Как бороться против им же посеянной несправедливости? Ответить на все эти вопросы Али пока не мог. Только в одном он был твердо убежден: несчастье одних всегда является счастьем для других…
Сюда, под искалеченное человеческой рукой ореховое дерево на склоне горы, они пришли ночью и расположились на поляне, которую кто-то очищал от камней. Камни были сложены в кучи, но меньше их на земле и в почве не стало.
Вчера, на закате дня, Арзу потерял сознание. Али и Эсет просидели около него всю ночь, не смыкая глаз. Али облегчал страдания брата, как только мог. Разорвал последнюю рубашку и ее полосками перевязывал рану. Черкеску постелил на толстый слой листьев, собранных Эсет, а под голову ему положил свою папаху. Так и провел он эту ночь полураздетый, склонившись над братом, прислушиваясь к его тяжелому и хриплому дыханию. Нос Арзу заострился, лицо побледнело и приобрело желто-зеленый оттенок, бескровные губы растрескались, вокруг рта появилась частая мелкая сыпь. Ночью было довольно холодно, но Али этого даже не ощутил. Горе своей огромной тяжестью придавило его, и ему временами казалось, что умирает не Арзу, а он сам.
Али, прижимая к груди отяжелевшую голову брата, тихо шептал молитвы. В нескольких шагах от них, покрытый старой буркой, лежал уже застывший труп Чоры. Из его рваных лаптей выглядывали черные потрескавшиеся пальцы ног.
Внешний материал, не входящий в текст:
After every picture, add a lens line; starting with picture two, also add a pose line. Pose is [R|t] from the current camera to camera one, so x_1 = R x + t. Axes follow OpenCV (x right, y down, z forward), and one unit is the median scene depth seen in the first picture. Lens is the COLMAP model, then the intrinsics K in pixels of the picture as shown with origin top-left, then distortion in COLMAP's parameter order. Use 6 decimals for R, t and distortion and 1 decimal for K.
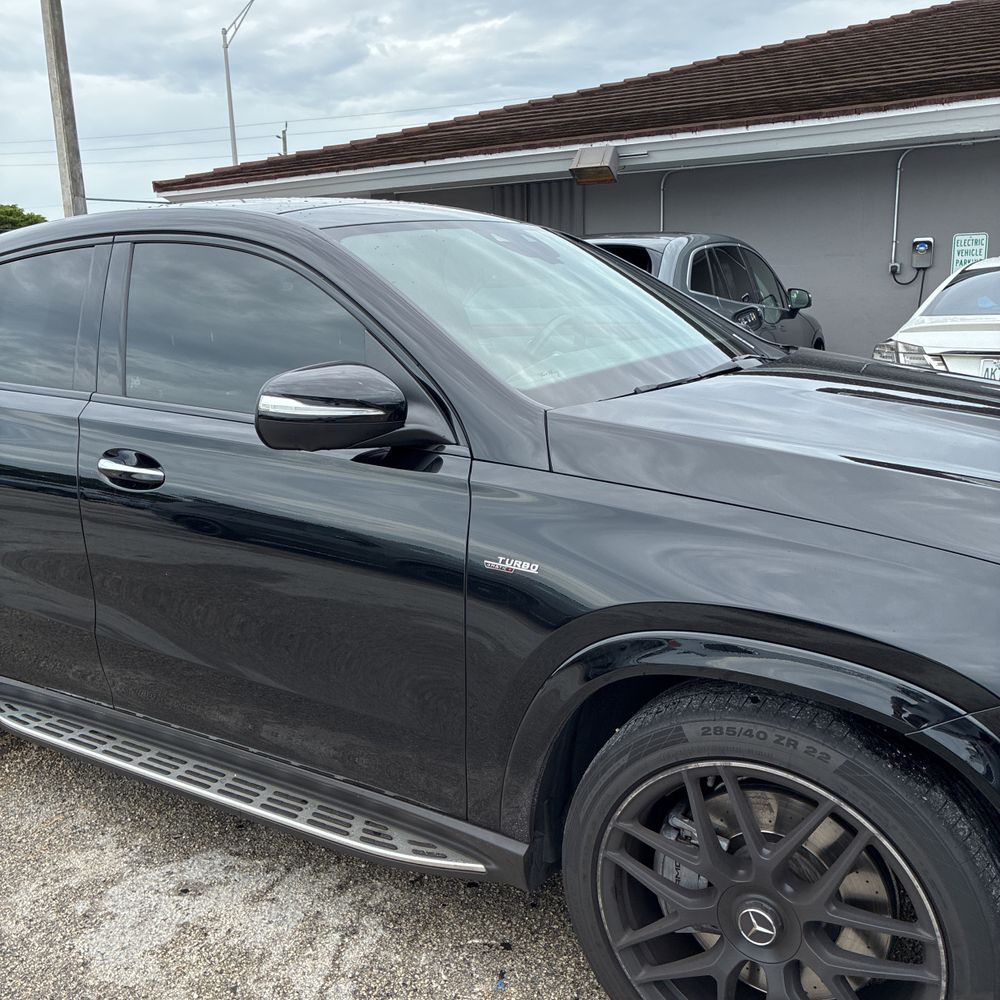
lens RADIAL K [[1011.8, 0, 498.3], [0, 1011.8, 508.2], [0, 0, 1]] dist [0.016725, 0.000000]
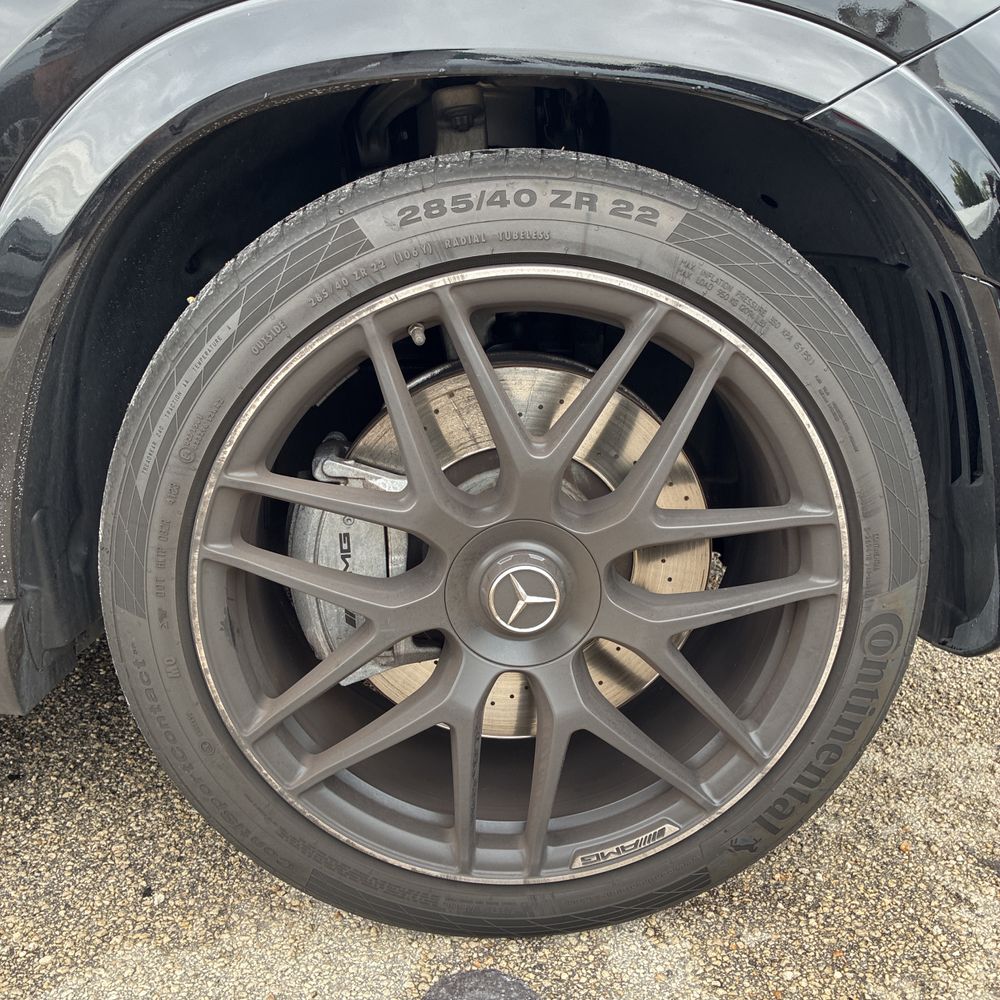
lens RADIAL K [[1011.8, 0, 501.5], [0, 1011.8, 499.8], [0, 0, 1]] dist [0.016725, 0.000000]
pose [[0.822619, -0.143859, 0.550093, -0.038189], [0.106065, 0.989307, 0.100109, 0.279240], [-0.558613, -0.024006, 0.829081, 0.517321]]
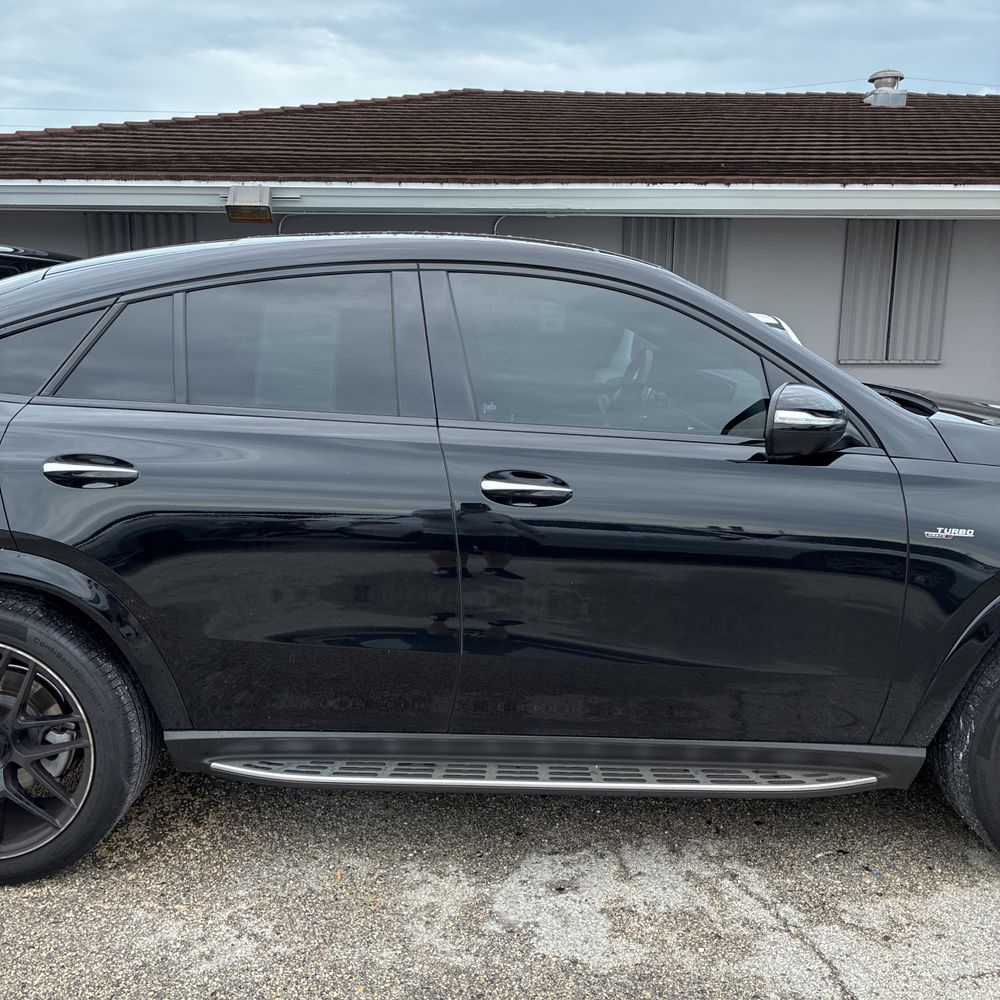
lens RADIAL K [[1011.8, 0, 498.4], [0, 1011.8, 517.6], [0, 0, 1]] dist [0.016725, 0.000000]
pose [[0.850644, -0.066659, 0.521499, -1.168500], [0.083224, 0.996496, -0.008377, -0.002656], [-0.519113, 0.050527, 0.853211, 0.159818]]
"Неужели Арзу вот так и умрет?" — с ужасом подумал Али, и ему опять стало невыносимо жарко в груди. Мысли его то и дело путались. Он ни о чем не мог думать. Только об Арзу. Хорошо, что он вместе с братом отправился в Турцию. Он уже тогда словно предчувствовал, что должно произойти что-то страшное.
И на протяжении всего их совместного пути это чувство ни на миг не покидало его, и он постоянно молил Бога об одном:
отвратить от брата надвигающуюся на него беду. Но молитвы не помогли, и свершилось то, чего больше всего боялся Али: Арзу умирал. Как? Как помочь ему? Если бы было возможно, Али не задумываясь отдал бы ему свою жизнь, а сам бы вместо него умер. Как же это все-таки страшно: умирает самый близкий тебе человек, и ты ничего не можешь для него сделать.
Эсет тоже сидела у изголовья умирающего, прикладывала мокрую тряпку к его горячему лбу, смачивала его пылающие губы.
— Арзу, родной мой, — шептала она, заглядывая в лицо с таким трудом обретенного и так страшно уходящего от нее мужа. — Не бросай меня. Не оставляй меня снова одну. Ты должен жить.
Пусть лучше умру я, коли уж Богу так угодно, чтобы один из нас обязательно умер… "Всемогущий Аллах, будь милосерден, пощади моего мужа ради нашего будущего ребенка…"
Неподалеку послышались удары кирки и мотыги о камни. Это начали копать могилу для Чоры. На рассвете Касум и Мачиг спустились в армянское село и доставили оттуда все необходимое.
Вместе с ними пришли местные крестьяне. Кто нес носилки, кто лопату, кто мотыгу. Принесли воду и еду. И как ни уговаривал их Касум. как ни протестовал, убеждая, что им ничего не нужно, что они справятся и сами, крестьяне не захотели его даже слушать.
— Не мешай им, — сказал тогда Мачиг, — они хотят помочь нам в нашем горе от чистого сердца.
Крестьяне кивали головами, мол, правильно говорит старик, и молча двинулись за ними к поляне. Изъяснялись мимикой и жестами. Старый армянин пояснил, что мертвого они похоронят, а вот раненого заберут в свое село и найдут ему табиба[104]. Он поднял палец вверх, показывая, что, мол, дождь пойдет, туман осядет.
Двое крестьян остались помочь рыть могилу для Чоры, а четверо ушли в сторону ущелья. Там их помощь, возможно, требовалась больше. Но только они успели скрыться за ближайшими деревьями, как появились новые люди. Али поднялся им навстречу.
— Баркалла, совбол, — говорил он, путая чеченские и кумыкские слова, растроганный до глубины души. — Могилу уже копают. А раненого мы у вас оставим. Баркалла…
Слышался плач, разноголосые причитания:
— Вай, лми![105]
— Вай, мэ![106]
— Вай, худай![107]
— Вай, дада![108]
Казалось, люди самых разных национальностей, живущие здесь на холмах и в низинах, переживают одно большое, общее для всех горе. Тяжелая рана брата лишила Али всего — и мужества, и физических сил, и даже разума. Он смотрел вокруг безумными глазами. Дома он бы достал лекарств, лечил бы брата травами.